### Trecho fornecido

□ □ □ □

António Rego Chaves
Talvez alguém nos desvende um dia a razão por que Antero, mais de um século depois da sua morte, continua a exercer sobre muitos de nós um tão extremo fascínio que quase nos faz tomá-lo por nosso coetâneo. Talvez alguém nos desvende, também, os porquês do seu suicídio e, ao desvendá-los, nos revele algo que não sabemos sobre a condição humana. Talvez.
Assim sendo, vamos escavando, desta vez guiados pela sensibilidade e erudição de Ana Maria Almeida Martins, o terreno das recordações de um amigo e grande admirador de Antero, Luís de Magalhães que, após a morte do poeta, foi governador civil de Aveiro (1892), deputado em várias legislaturas, ministro dos Negócios Estrangeiros de João Franco entre Maio de 1906 e Maio de 1907, titular da mesma pasta durante a «Monarquia do Norte». Era um jovem literato de 21 anos quando conheceu o autor das «Odes Modernas» – e a poesia parece nunca o ter abandonado, apesar da política. Demonstram este facto os textos que dedicou ao ídolo dos seus verdes anos e que fez publicar, praticamente, durante todo o resto da vida.
Herculano já achara que «isto dá vontade morrer» – e se calhar tinha razão, quer visasse apenas uma certa e determinada conjuntura da sua época, quer estivesse a pensar no Portugal de sempre, que tão bem conhecia na sua qualidade de historiador, quer se referisse, genericamente, à fauna humana. Fosse como fosse, Antero é seu emérito herdeiro: algo nos diz que não se podia conformar com o que via em seu redor, que o enojamento o fez contorcer de revolta antes de atingir extremos de misantropia e de rejeição do mundo dos outros e de exclamar que o Não-Ser é «o Ser único absoluto». Que leva alguém a falar assim? A angústia de existir? Talvez sim. Mas que conheceu antes dela? Muita gente íntegra, muita gente de bem, muita gente que lhe deu a possibilidade de acreditar no futuro?

□ □ □ □

### Informações fornecidas
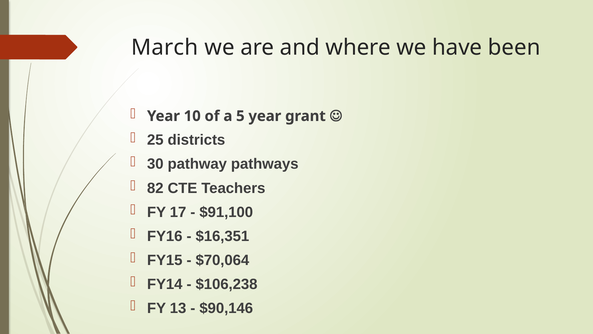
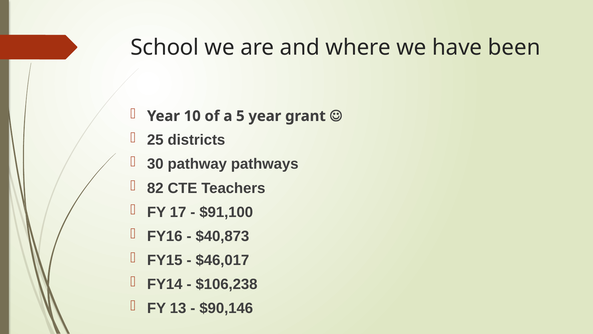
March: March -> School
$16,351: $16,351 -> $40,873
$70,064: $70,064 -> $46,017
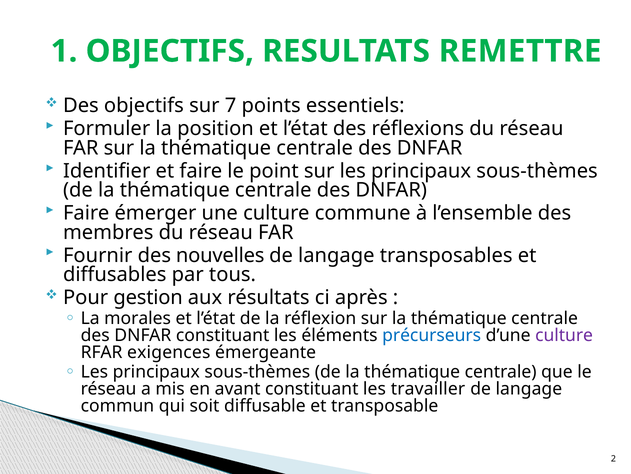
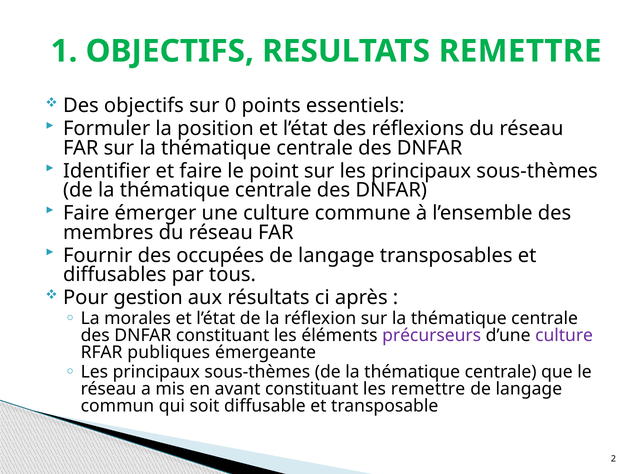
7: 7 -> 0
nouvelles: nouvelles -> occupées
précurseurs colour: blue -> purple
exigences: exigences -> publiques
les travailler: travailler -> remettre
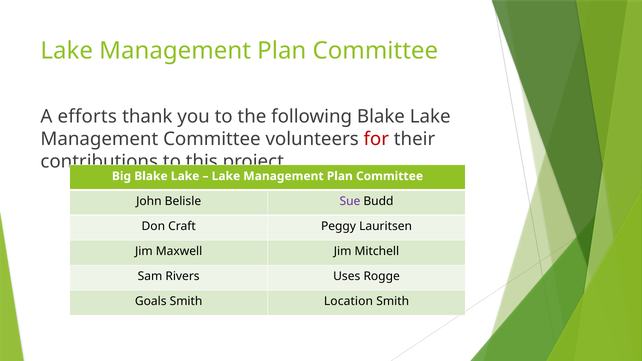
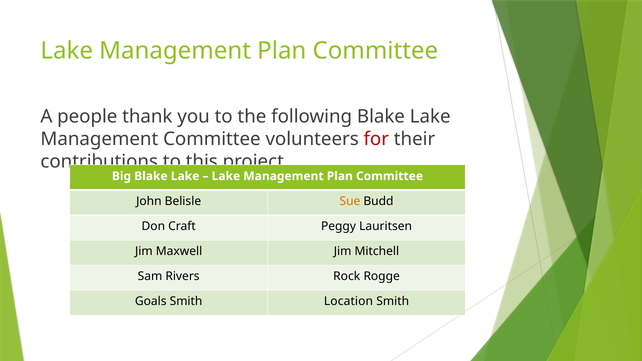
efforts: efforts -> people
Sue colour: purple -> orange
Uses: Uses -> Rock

□ □ □ □

### Tarefa proposta
Reproduza o texto sobre Antero, tudo o que vai de "Herculano já achara" até "acreditar no futuro?", trocando "historiador" por "cronista".

### A resposta
Herculano já achara que «isto dá vontade morrer» – e se calhar tinha razão, quer visasse apenas uma certa e determinada conjuntura da sua época, quer estivesse a pensar no Portugal de sempre, que tão bem conhecia na sua qualidade de cronista, quer se referisse, genericamente, à fauna humana. Fosse como fosse, Antero é seu emérito herdeiro: algo nos diz que não se podia conformar com o que via em seu redor, que o enojamento o fez contorcer de revolta antes de atingir extremos de misantropia e de rejeição do mundo dos outros e de exclamar que o Não-Ser é «o Ser único absoluto». Que leva alguém a falar assim? A angústia de existir? Talvez sim. Mas que conheceu antes dela? Muita gente íntegra, muita gente de bem, muita gente que lhe deu a possibilidade de acreditar no futuro?